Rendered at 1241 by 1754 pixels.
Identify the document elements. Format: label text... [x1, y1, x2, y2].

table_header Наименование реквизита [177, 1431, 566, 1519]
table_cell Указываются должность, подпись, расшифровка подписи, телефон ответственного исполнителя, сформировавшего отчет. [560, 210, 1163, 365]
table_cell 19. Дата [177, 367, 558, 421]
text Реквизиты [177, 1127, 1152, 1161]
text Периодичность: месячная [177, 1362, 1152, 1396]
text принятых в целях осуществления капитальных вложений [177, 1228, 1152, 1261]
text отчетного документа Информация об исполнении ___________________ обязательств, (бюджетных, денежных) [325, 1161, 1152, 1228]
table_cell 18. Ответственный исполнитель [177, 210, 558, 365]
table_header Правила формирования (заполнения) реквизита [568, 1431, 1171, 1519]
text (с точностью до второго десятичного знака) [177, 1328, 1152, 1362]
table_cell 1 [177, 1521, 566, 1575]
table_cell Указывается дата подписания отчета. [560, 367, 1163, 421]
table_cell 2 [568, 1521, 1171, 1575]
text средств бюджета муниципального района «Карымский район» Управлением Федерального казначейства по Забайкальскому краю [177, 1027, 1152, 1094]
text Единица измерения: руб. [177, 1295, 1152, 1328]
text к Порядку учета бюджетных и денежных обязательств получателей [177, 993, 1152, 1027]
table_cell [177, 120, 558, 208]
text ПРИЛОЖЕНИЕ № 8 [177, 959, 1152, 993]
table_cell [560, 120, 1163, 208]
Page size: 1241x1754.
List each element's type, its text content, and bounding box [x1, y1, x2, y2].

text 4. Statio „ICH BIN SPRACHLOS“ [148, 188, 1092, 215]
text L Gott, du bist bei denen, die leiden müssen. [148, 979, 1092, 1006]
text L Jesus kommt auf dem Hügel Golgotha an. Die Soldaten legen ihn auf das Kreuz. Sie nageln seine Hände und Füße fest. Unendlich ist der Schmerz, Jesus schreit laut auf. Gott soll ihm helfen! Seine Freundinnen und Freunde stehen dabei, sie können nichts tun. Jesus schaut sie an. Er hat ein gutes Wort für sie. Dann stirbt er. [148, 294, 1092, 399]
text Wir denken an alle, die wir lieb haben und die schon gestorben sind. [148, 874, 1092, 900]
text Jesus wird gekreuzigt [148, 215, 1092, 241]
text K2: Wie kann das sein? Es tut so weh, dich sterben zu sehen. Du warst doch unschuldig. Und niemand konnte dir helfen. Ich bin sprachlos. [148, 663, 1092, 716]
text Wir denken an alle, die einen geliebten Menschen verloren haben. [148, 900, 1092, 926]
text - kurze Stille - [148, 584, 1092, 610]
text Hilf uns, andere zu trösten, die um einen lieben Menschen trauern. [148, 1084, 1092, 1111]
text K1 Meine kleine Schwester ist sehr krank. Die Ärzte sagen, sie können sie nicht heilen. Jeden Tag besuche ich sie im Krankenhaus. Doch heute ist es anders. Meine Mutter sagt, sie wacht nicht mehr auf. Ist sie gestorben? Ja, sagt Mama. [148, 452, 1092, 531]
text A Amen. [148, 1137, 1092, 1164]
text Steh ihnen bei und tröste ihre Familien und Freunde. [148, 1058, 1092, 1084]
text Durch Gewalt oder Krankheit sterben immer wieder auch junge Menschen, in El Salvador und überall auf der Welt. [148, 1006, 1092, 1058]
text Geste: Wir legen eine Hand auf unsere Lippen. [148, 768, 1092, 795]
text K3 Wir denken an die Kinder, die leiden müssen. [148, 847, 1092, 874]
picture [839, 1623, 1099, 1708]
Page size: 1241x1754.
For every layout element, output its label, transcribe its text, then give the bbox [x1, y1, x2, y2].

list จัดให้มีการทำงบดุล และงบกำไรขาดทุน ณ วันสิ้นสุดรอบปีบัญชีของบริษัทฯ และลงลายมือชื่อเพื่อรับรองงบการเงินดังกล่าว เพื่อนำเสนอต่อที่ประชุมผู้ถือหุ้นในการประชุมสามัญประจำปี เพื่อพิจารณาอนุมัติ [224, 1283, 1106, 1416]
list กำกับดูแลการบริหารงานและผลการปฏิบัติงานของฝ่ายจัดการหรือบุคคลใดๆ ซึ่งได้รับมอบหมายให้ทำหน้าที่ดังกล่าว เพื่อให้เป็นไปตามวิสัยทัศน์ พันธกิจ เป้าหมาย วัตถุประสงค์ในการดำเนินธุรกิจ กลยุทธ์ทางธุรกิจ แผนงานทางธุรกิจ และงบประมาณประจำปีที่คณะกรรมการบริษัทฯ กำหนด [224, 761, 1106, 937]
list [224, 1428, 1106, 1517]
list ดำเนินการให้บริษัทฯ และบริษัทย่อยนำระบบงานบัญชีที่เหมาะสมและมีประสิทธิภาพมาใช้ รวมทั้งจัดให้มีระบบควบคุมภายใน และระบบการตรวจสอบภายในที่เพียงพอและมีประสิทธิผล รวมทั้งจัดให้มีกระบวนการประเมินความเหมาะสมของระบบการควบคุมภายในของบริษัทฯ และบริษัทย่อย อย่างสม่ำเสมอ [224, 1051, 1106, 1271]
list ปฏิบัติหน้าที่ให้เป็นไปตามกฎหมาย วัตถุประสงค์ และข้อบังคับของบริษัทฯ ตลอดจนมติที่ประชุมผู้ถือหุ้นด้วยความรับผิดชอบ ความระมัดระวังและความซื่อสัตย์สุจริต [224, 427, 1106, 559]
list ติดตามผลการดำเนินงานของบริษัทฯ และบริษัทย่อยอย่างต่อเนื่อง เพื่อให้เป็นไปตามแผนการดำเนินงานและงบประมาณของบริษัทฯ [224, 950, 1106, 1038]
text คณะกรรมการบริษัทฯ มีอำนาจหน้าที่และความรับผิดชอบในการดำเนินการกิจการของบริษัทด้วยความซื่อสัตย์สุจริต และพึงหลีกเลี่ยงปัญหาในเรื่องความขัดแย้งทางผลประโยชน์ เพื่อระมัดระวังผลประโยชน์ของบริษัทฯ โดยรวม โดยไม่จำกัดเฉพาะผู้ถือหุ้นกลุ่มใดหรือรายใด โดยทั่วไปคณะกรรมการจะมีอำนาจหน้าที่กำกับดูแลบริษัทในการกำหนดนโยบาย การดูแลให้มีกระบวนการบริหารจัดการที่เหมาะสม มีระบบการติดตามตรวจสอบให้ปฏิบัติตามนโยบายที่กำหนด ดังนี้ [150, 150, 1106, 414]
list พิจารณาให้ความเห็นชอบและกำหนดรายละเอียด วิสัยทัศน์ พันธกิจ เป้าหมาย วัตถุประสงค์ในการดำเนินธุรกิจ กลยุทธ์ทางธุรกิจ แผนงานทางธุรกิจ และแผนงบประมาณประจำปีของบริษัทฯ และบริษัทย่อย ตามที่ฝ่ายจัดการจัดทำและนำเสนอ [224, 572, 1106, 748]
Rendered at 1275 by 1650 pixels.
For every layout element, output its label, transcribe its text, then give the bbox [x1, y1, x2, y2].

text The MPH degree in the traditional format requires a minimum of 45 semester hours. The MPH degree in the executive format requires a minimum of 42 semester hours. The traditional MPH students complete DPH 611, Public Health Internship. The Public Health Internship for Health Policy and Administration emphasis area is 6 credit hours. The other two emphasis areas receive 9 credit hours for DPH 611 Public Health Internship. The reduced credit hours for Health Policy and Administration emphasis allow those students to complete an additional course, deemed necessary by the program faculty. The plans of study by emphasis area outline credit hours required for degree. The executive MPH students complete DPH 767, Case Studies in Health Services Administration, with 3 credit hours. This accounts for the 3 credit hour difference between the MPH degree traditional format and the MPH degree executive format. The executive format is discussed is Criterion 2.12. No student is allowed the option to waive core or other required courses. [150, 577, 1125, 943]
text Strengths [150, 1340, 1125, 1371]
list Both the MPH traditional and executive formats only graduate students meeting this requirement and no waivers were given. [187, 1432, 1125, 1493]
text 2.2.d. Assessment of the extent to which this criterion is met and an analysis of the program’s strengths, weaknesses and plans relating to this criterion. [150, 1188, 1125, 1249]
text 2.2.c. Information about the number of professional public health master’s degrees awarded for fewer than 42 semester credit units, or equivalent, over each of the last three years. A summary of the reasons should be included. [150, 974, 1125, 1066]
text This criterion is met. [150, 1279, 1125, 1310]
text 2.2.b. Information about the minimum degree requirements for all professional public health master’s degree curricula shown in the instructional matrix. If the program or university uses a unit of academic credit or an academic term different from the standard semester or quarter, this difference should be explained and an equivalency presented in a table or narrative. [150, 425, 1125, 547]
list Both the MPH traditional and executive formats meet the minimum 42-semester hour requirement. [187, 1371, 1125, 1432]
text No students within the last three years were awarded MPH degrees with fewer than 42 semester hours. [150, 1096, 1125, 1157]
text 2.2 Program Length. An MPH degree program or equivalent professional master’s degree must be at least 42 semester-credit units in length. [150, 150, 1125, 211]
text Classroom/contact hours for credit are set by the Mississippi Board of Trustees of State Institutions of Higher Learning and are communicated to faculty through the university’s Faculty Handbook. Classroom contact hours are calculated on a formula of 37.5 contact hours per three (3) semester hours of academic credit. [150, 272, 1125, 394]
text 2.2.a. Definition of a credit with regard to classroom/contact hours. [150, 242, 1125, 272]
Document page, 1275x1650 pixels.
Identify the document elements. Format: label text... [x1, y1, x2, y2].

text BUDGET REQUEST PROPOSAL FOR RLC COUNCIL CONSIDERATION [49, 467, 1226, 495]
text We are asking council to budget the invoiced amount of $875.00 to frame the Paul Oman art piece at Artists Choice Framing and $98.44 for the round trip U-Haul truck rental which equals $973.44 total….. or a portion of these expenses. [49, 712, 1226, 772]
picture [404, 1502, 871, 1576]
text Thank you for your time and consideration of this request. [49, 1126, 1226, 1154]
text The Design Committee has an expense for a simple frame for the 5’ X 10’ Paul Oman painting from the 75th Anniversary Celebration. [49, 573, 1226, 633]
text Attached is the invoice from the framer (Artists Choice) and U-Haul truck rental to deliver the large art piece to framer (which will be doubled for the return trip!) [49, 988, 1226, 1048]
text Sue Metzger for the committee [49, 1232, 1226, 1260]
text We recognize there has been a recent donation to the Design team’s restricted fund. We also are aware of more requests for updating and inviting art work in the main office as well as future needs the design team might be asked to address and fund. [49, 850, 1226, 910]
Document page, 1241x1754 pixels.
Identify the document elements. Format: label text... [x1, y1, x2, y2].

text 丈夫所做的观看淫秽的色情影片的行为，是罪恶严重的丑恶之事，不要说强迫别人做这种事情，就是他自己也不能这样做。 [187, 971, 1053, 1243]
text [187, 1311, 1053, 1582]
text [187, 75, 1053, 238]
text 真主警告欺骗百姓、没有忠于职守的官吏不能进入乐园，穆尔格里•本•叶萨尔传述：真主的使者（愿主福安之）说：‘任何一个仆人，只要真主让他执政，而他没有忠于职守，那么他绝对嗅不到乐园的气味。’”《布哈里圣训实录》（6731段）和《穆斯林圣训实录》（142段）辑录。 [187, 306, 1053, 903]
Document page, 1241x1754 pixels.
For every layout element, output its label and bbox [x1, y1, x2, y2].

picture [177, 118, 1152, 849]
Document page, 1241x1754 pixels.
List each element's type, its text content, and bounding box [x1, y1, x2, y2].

****************

# Task goal
When the word "with" shows up in a line of the entries, report that line.

# Your response
text The MPH degree in the traditional format requires a minimum of 45 semester hours. The MPH degree in the executive format requires a minimum of 42 semester hours. The traditional MPH students complete DPH 611, Public Health Internship. The Public Health Internship for Health Policy and Administration emphasis area is 6 credit hours. The other two emphasis areas receive 9 credit hours for DPH 611 Public Health Internship. The reduced credit hours for Health Policy and Administration emphasis allow those students to complete an additional course, deemed necessary by the program faculty. The plans of study by emphasis area outline credit hours required for degree. The executive MPH students complete DPH 767, Case Studies in Health Services Administration, with 3 credit hours. This accounts for the 3 credit hour difference between the MPH degree traditional format and the MPH degree executive format. The executive format is discussed is Criterion 2.12. No student is allowed the option to waive core or other required courses. [150, 577, 1125, 943]
text No students within the last three years were awarded MPH degrees with fewer than 42 semester hours. [150, 1096, 1125, 1157]
text 2.2.a. Definition of a credit with regard to classroom/contact hours. [150, 242, 1125, 272]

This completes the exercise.